The blog of the adventures (or mis-adventures) of an active mountain woman.

I Only Go Up To Go Down

After years of living in athletic towns like Vail and Boulder, Colorado as well as Jackson, Wyoming, I have noticed two distinct camps of athletes which I have affectionately named “cardio freaks” and “adrenaline junkies”. In case you’re new to this blog, I belong in the later category.

“Cardio freaks” were often on the triathlon team in college. These heart-rate-monitor wearing, leg-shaving guys and gals get their high from breathing hard and harder. Drugs of choice include road bikes with impossibly skinny tires, any running race with a “K” on the end, and little itty-bitty skinny skate-skis. Often eschewing motorized travel in favor of their own two legs, this rare breed of mammal appears to actually enjoy discomfort and is loathe to long days on the couch.

“Adrenaline junkies” breathe hard for one reason- it gets us somewhere cool. We skin up the mountain ridge because we get to ski untracked snow on the way down. We peddle up the gigantic hill because the single track on the other side is oh-so-sweet. In truth, I have the most fun mountain biking when I’m on the edge of crashing. I know there is a science behind all of this, but I’ve experimented enough on myself to know that I respond very favorable to adrenaline. It’s either my chemistry or practice, but in an emergency situation such as swimming Class V whitewater (read: very, very big swirly water), I am calm. Sound is suppressed and I have the mental space to think through my current situation and respond accordingly. The trick is not getting addicted to my calm (or finding other ways to access it), like Dean Potter in this photo.

Dean Potter solo at Taft Point, Yosemite.

Dean Potter solo at Taft Point, Yosemite.

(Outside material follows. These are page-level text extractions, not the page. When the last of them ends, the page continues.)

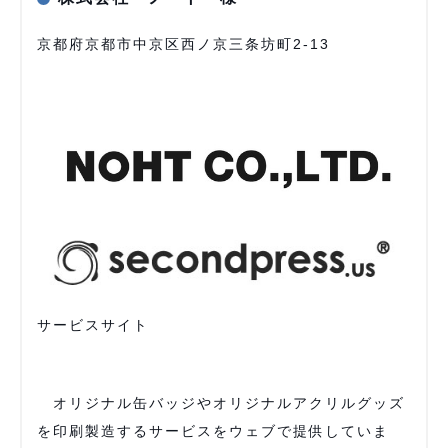
京都府京都市中京区西ノ京三条坊町2-13
サービスサイト
オリジナル缶バッジやオリジナルアクリルグッズ
を印刷製造するサービスをウェブで提供していま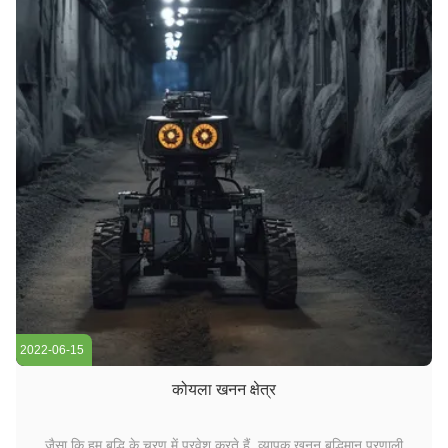
2022-06-15
कोयला खनन क्षेत्र
जैसा कि हम बुद्धि के चरण में प्रवेश करते हैं, व्यापक खनन बुद्धिमान प्रणाली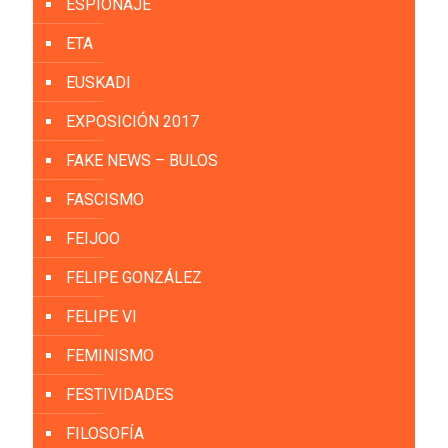
ESPIONAJE
ETA
EUSKADI
EXPOSICIÓN 2017
FAKE NEWS – BULOS
FASCISMO
FEIJOO
FELIPE GONZÁLEZ
FELIPE VI
FEMINISMO
FESTIVIDADES
FILOSOFÍA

There are some athletes who take the adrenaline too far, most of which I have encountered in the climbing community. Often running from a divorce, death or other significant life event, these athletes become addicted to the singular focus that high-intensity athletic endeavors demand. When life is quite literally on the line (pun intended), there is no space in ones mind for the nasty breakup last month, unpaid bills or where dinner is going to come from. Body and mind have a singular purpose, and that is perpetuating life. As athletic skill increases, these situations must get more severe to have the same consequence, hence Mr. Potter slack-lining (tight-rope walking), leashless high above the Yosemite valley floor. As with everything in life, moderation would appear to be key once again.

Word of the Day: Flibbertigibbet –  a silly, flighty, or excessively talkative person. Use it in a sentence.